Happiness, Society and Moral Perfection Study Sections

    In my last post on happiness, I claimed that perfect happiness was not compatible with past wrongdoing unless there was supernatural help available to correct the problems that wrongdoing creates. Assuming that moral perfection could be obtained, would this automatically give the recipient perfect happiness? I think not. Perfect happiness would require a perfect world as well.

    Suppose that someone was morally perfect. Suppose further that this person had never done anything wrong. It would not follow that this person would be perfectly happy. While such a person would have no internal barriers to happiness and no external barriers that they were responsible for, there could still be external barriers to their happiness. Circumstances could conspire against their plans. Evil could occur and rob them of their well-being or even their life. Other people could damage them with their evil. Any of these things would be enough to prevent perfect happiness.

    So it seems that perfect happiness requires that all evil be prevented from actually damaging those who are perfectly happy. It would also require that the world be in harmony with itself and with all rational beings that can change something within it. It would even require that society be in harmony with itself. This harmony could not be a mere lack of violent conflict. It would have to be a unity of purpose.

    The unity of purpose is one in which everyone’s ultimate good is understood for what it really is and it is possible to pursue all of them without creating conflict. Such a harmony comes from within because each person’s desire is fulfilled and the fulfillment automatically brings peace. Such a peace would remove any danger of society or any individual within it acting against the happiness of any other person.

    Such a peace would not be sufficient unless it extended to the natural world as well. The natural world can only be considered to be at peace if it is impossible for the natural world to conflict with the desires of any rational being within that world. Such a state requires the complete elimination of natural evil as well as all of the consequences of any kind of evil from the natural world. It would also mean that the will of any human being would be both in harmony with nature and yet it would also be such that nature would obey the acts of any human will.

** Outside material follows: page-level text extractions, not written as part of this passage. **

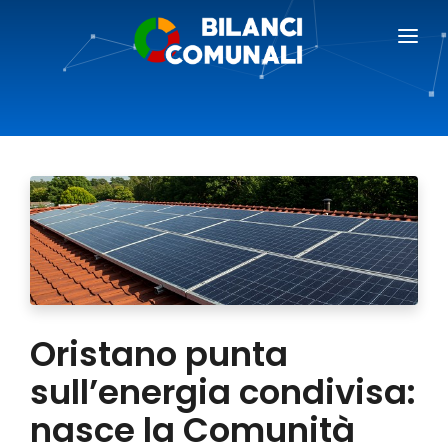
BILANCI COMUNALI
BLOG
PREZZI
RICHIEDI DEMO
AREA GIORNALISTI
Oristano punta
sull’energia condivisa:
nasce la Comunità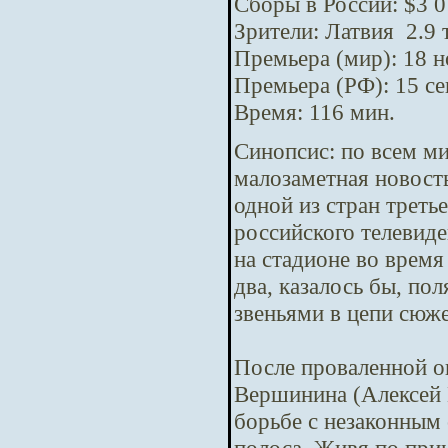
Сборы в России: $3 0
Зрители: Латвия 2.9 
Премьера (мир): 18 
Премьера (РФ): 15 с
Время: 116 мин.
Синопсис:
по всем м
малозаметная новост
одной из стран треть
российского телевид
на стадионе во время
два, казалось бы, п
звеньями в цепи сюж
После проваленной о
Вершинина (Алексей 
борьбе с незаконным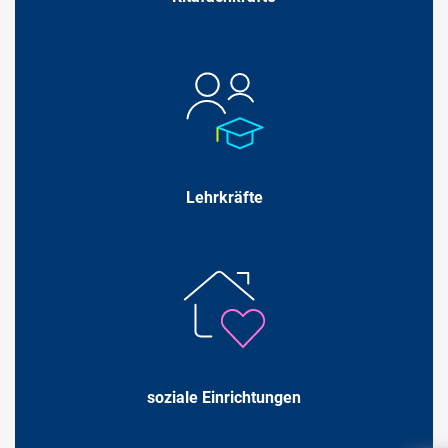
Lehrkräfte
soziale Einrichtungen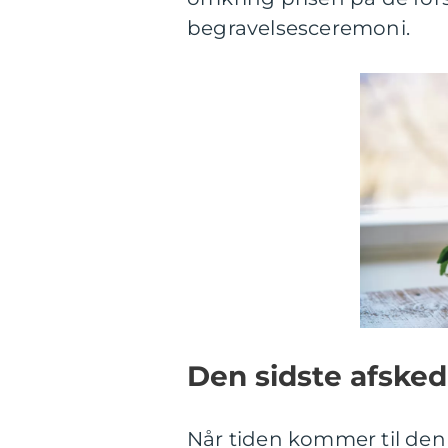
begravelsesceremoni.
Den sidste afsked
Når tiden kommer til den 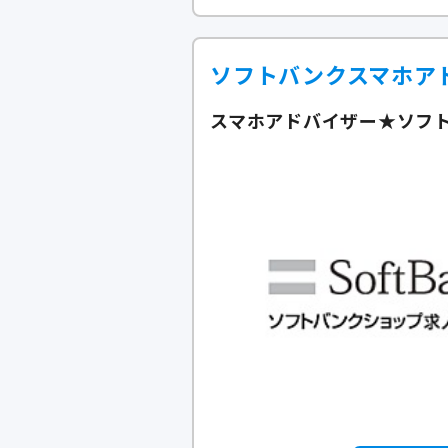
ソフトバンクスマホア
スマホアドバイザー★ソフ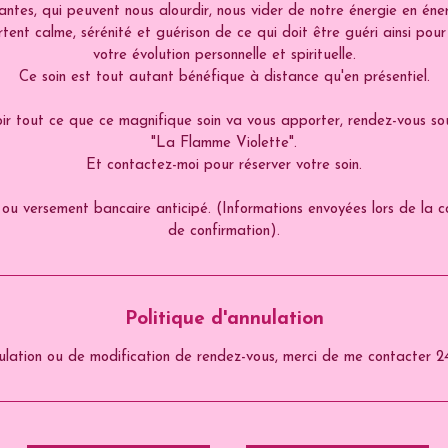
antes, qui peuvent nous alourdir, nous vider de notre énergie en éne
tent calme, sérénité et guérison de ce qui doit être guéri ainsi pou
votre évolution personnelle et spirituelle.
Ce soin est tout autant bénéfique à distance qu'en présentiel.
ir tout ce que ce magnifique soin va vous apporter, rendez-vous sou
"La Flamme Violette".
Et contactez-moi pour réserver votre soin.
ou versement bancaire anticipé. (Informations envoyées lors de la 
de confirmation).
Politique d'annulation
ulation ou de modification de rendez-vous, merci de me contacter 24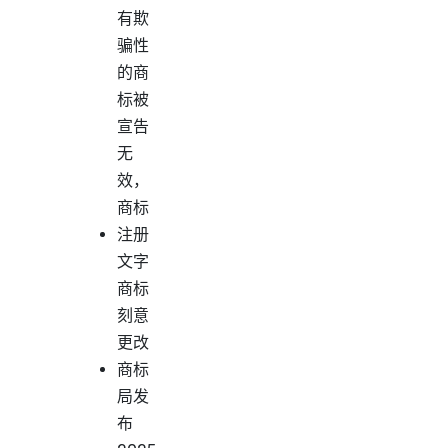
有欺
骗性
的商
标被
宣告
无
效，
商标
注册
文字
商标
刻意
更改
商标
局发
布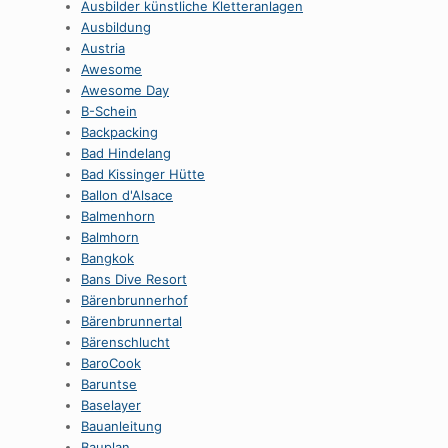
Ausbilder künstliche Kletteranlagen
Ausbildung
Austria
Awesome
Awesome Day
B-Schein
Backpacking
Bad Hindelang
Bad Kissinger Hütte
Ballon d'Alsace
Balmenhorn
Balmhorn
Bangkok
Bans Dive Resort
Bärenbrunnerhof
Bärenbrunnertal
Bärenschlucht
BaroCook
Baruntse
Baselayer
Bauanleitung
Bauplan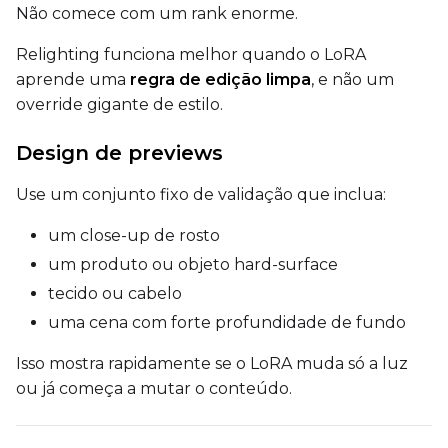
Não comece com um rank enorme.
Relighting funciona melhor quando o LoRA
Height
aprende uma
regra de edição limpa
, e não um
override gigante de estilo.
Design de previews
Seed
Use um conjunto fixo de validação que inclua:
LoRA Scale
um close-up de rosto
um produto ou objeto hard-surface
tecido ou cabelo
uma cena com forte profundidade de fundo
Prompt
Isso mostra rapidamente se o LoRA muda só a luz
ou já começa a mutar o conteúdo.
Width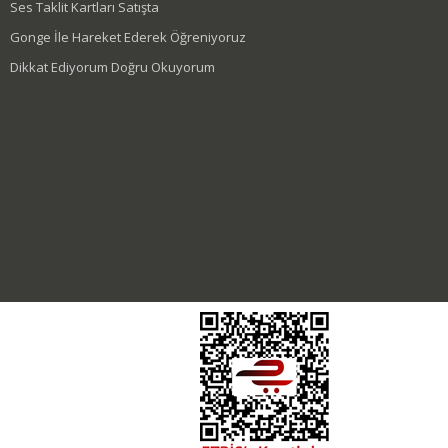
Ses Taklit Kartları Satışta
Gonge İle Hareket Ederek Öğreniyoruz
Dikkat Ediyorum Doğru Okuyorum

    These conditions on perfect happiness are so extreme that no human action can bring them about. We might call such a society utopia simply because it does not exist and no act of humanity could ever bring it about. So while such a state might be an ideal one, it is one that would require supernatural help. In our present state on this earth, perfect happiness is impossible. While we should promote right action and help individuals to obtain their good desires, we should never be under the illusion that this will bring us any closer to a perfect society. Happiness is still important, but there is no human way to obtain perfect happiness.